What to work on
Filter the lines below, keeping each one that holds "Members".

Document layout detection data

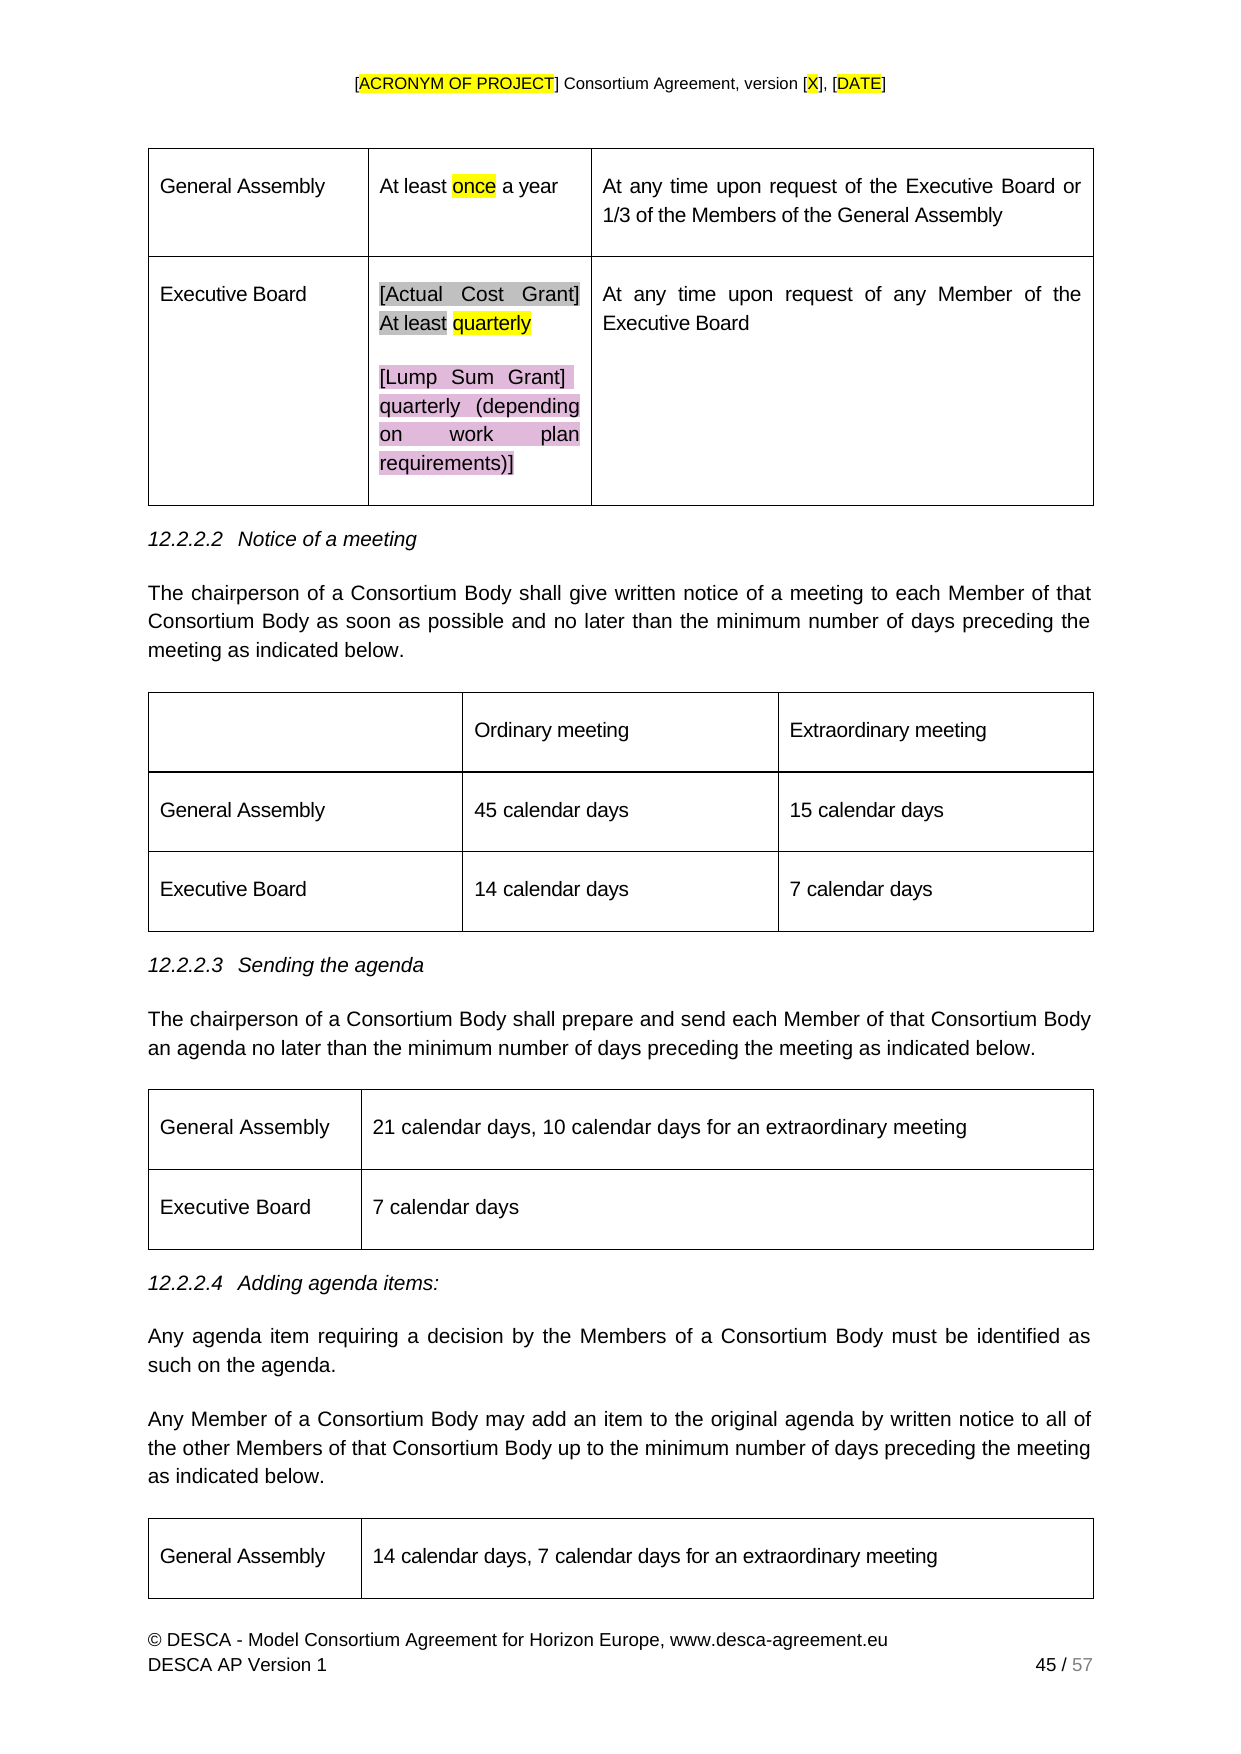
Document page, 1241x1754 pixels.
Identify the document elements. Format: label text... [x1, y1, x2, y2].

table_cell At any time upon request of the Executive Board or 1/3 of the Members of the General Assembly [592, 149, 1093, 256]
table_header 21 calendar days, 10 calendar days for an extraordinary meeting [362, 1090, 1093, 1169]
text The chairperson of a Consortium Body shall prepare and send each Member of that Consortium Body an agenda no later than the minimum number of days preceding the meeting as indicated below. [148, 1007, 1092, 1059]
table_cell 45 calendar days [463, 773, 778, 851]
text Any Member of a Consortium Body may add an item to the original agenda by written notice to all of the other Members of that Consortium Body up to the minimum number of days preceding the meeting as indicated below. [148, 1407, 1092, 1488]
table_header General Assembly [149, 1090, 361, 1169]
table_cell 14 calendar days [463, 852, 778, 931]
table_cell General Assembly [149, 149, 368, 256]
table_cell At least once a year [369, 149, 591, 256]
table_cell 7 calendar days [779, 852, 1093, 931]
table_header General Assembly [149, 1519, 361, 1598]
table_cell Executive Board [149, 852, 462, 931]
subtitle Sending the agenda [148, 953, 1092, 977]
table_cell Executive Board [149, 1170, 361, 1249]
table_cell 7 calendar days [362, 1170, 1093, 1249]
subtitle Notice of a meeting [148, 527, 1092, 551]
text The chairperson of a Consortium Body shall give written notice of a meeting to each Member of that Consortium Body as soon as possible and no later than the minimum number of days preceding the meeting as indicated below. [148, 580, 1092, 662]
table_cell 15 calendar days [779, 773, 1093, 851]
table_cell [Actual Cost Grant] At least quarterly [Lump Sum Grant] quarterly (depending on work plan requirements)] [369, 257, 591, 505]
text Any agenda item requiring a decision by the Members of a Consortium Body must be identified as such on the agenda. [148, 1324, 1092, 1377]
table_cell General Assembly [149, 773, 462, 851]
table_header 14 calendar days, 7 calendar days for an extraordinary meeting [362, 1519, 1093, 1598]
table_header [149, 693, 462, 771]
table_cell At any time upon request of any Member of the Executive Board [592, 257, 1093, 505]
table_header Extraordinary meeting [779, 693, 1093, 771]
table_cell Executive Board [149, 257, 368, 505]
table_header Ordinary meeting [463, 693, 778, 771]
subtitle Adding agenda items: [148, 1271, 1092, 1294]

Response to the task
table_cell At any time upon request of the Executive Board or 1/3 of the Members of the General Assembly [592, 149, 1093, 256]
text Any Member of a Consortium Body may add an item to the original agenda by written notice to all of the other Members of that Consortium Body up to the minimum number of days preceding the meeting as indicated below. [148, 1407, 1092, 1488]
text Any agenda item requiring a decision by the Members of a Consortium Body must be identified as such on the agenda. [148, 1324, 1092, 1377]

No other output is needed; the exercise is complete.